The school year approaches. I am Xaela, and therefore I fear little. This goes without saying. However, I cannot lie and say I am without concern about attending this school. As I wrote previously, I have been unsure about how I would be received there by the other students. I am concerned about how the teachers will receive me as well, but it is the students who concern me most. So, it was with no small amount of anxiety that I attended a music party in Shirogane at which students were to meet one another under less formal conditions than a classroom.
The term for this in Shirogane is something pronounced "care-eee-o-kee," which I have heard on occasion when passing through the city. I guess it means singing. At any rate, I decided on an Eorzean song I had heard and planned to sing it, rather than something from home, as I did not know how many students would appreciate that kind of music.

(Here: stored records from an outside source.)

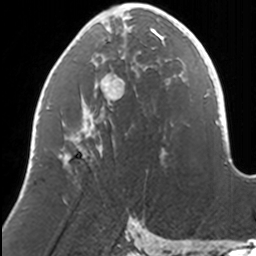
Breast MRI, one axial slice. Slice 59 of 160 in the series (ordered by position). Cropped to one breast. Dynamic contrast-enhanced series, time point 2 of 7 at this slice position (early post-contrast). 3 T. TE 1.7 ms, TR 4 ms. 1 mm slice thickness. 256 × 256 image matrix, field of view 170 × 170 mm. Female patient.
Outlined on this slice (semi-automatic segmentation, software-assisted and operator-edited):
- enhancing-tissue mask used for the functional tumour volume (all voxels passing the contrast-enhancement thresholds inside the analysis volume; usually the tumour): bounding box [x1, y1, x2, y2] px = [58, 8, 169, 158]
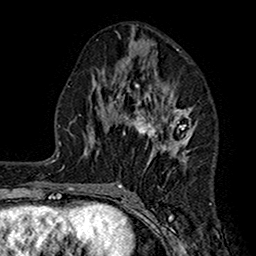
Breast MRI (dynamic contrast-enhanced), one axial slice; position 75 of 160 along the scan axis; cropped to one breast; dynamic contrast-enhanced series, time point 2 of 7 at this slice position (early post-contrast); 1.5 T; TE 2.7 ms, TR 5.2 ms; 1 mm slice thickness; 256 × 256 image matrix. Female patient.
Outlined on this slice (semi-automatically segmented with operator editing):
- enhancing-tissue mask used for the functional tumour volume (all voxels passing the contrast-enhancement thresholds inside the analysis volume; usually the tumour): bounding box [x1, y1, x2, y2] px = [118, 50, 194, 186]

I was pleased to see some other students from the east besides me, though there were no other Xaela present. There was an Au Ra girl I sat near who I fear I may have offended, for I began to speak more as I started to relax, and I may have expressed an opinion of which she did not approve. I must be more careful to avoid alienating anyone. But some of the cheer folk were there as well, which was a blessing.
There were many names all at once, and this was difficult. Still, in conversation it seemed as though there might actually be students at Silvergrace who do not fear to wrestle a Xaela. This is good, for my skills have become stagnant, and if I return home for a visit, my sisters will surely pin me incessantly.
I believe my song was well-received, and I certainly enjoyed the many different songs I heard. Such a variety of music! The party reminded me of a place in Reunion where young Xaela will sometimes gather to share kumis and song, though the music was different.
They have many groups at Silvergrace, apparently, which are called clubs. As best I can tell, these are small tribes within the larger tribe of Silvergrace--much as the Bolir are a tribe of Xaela. I doubt these "clubs" contend with one another like Xaela, however, for that would seem at odds with the rules in the student handbook.
There was one shocking thing, however, for which I was unprepared. Mr. Pierce no longer has long flowing hair! I do not know what led to this decision, but I was caught quite off guard. Still, his hair was as shiny as ever, and he missed no opportunity to advertise his hair care products. I must respect his business acumen. If he learned these skills at Silvergrace, then perhaps I can as well, and thus fulfill the wishes of my family.